I write code in C++ that need to be cross-platform. I need a uniform integer pseudo-random number generator to give the same results on different platforms (not cryptographic strength). As I understand from posts the existing std::uniform_int_distribution is implementation dependent.
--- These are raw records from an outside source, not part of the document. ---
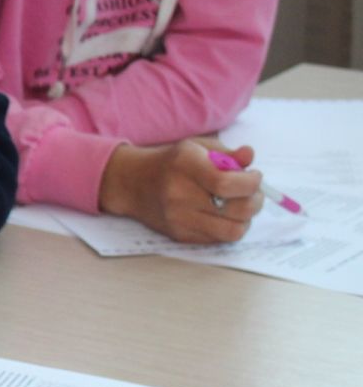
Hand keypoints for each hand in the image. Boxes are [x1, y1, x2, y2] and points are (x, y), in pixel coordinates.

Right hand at [98, 138, 262, 243]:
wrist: (130, 183)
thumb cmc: (170, 162)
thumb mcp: (196, 147)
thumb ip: (226, 153)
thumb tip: (250, 157)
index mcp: (184, 165)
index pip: (227, 183)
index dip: (251, 183)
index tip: (255, 177)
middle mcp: (179, 193)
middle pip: (236, 209)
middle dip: (255, 201)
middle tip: (253, 193)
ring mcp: (178, 218)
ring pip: (233, 230)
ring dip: (245, 219)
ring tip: (239, 205)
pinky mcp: (180, 235)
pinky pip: (219, 239)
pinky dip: (229, 227)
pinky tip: (223, 215)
I was not able to find an existing integral numbers implementation, the closest I found was real numbers implementation: C++11 random number distributions are not consistent across platforms -- what alternatives are there?. So I wrote my own simple implementation:
template <typename T = int>
class SimpleIntDistribution
{
public:
typedef T result_type;
public:
SimpleIntDistribution(T a = {}, T b = {}) :
_a{ a }, _b{ b } {}
void reset() {}
template <class Gen>
T operator()(Gen& g)
{
using gen_res_type = typename Gen::result_type;
// number of elements in distribution range
gen_res_type distRange = static_cast<gen_res_type>(
_b - _a + static_cast<T>(1));
// normalized generator value
gen_res_type normGenValue = g() - g.min();
return _a + normGenValue % distRange;
}
T a() const { return _a; }
T b() const { return _b; }
protected:
T _a;
T _b;
};
class Rand_int
{
public:
Rand_int(int low, int high) : dist{ low, high } {}
int operator()() { return dist(re); }
void seed(int s) { re.seed(s); }
private:
// std::default_random_engine re;
std::mt19937 re;
// std::uniform_int_distribution<> dist;
SimpleIntDistribution<> dist;
};
int main()
{
Rand_int r{ -10, 10 };
r.seed(100);
for (size_t i = 0; i < 20; i++)
{
int val = r();
std::cout << val << ", ";
}
}
I would be happy to receive comments on this code to understand potential pitfalls. Another option, if anybody could point to a better simple implementation code (not existing heavy libraries like boost, etc.)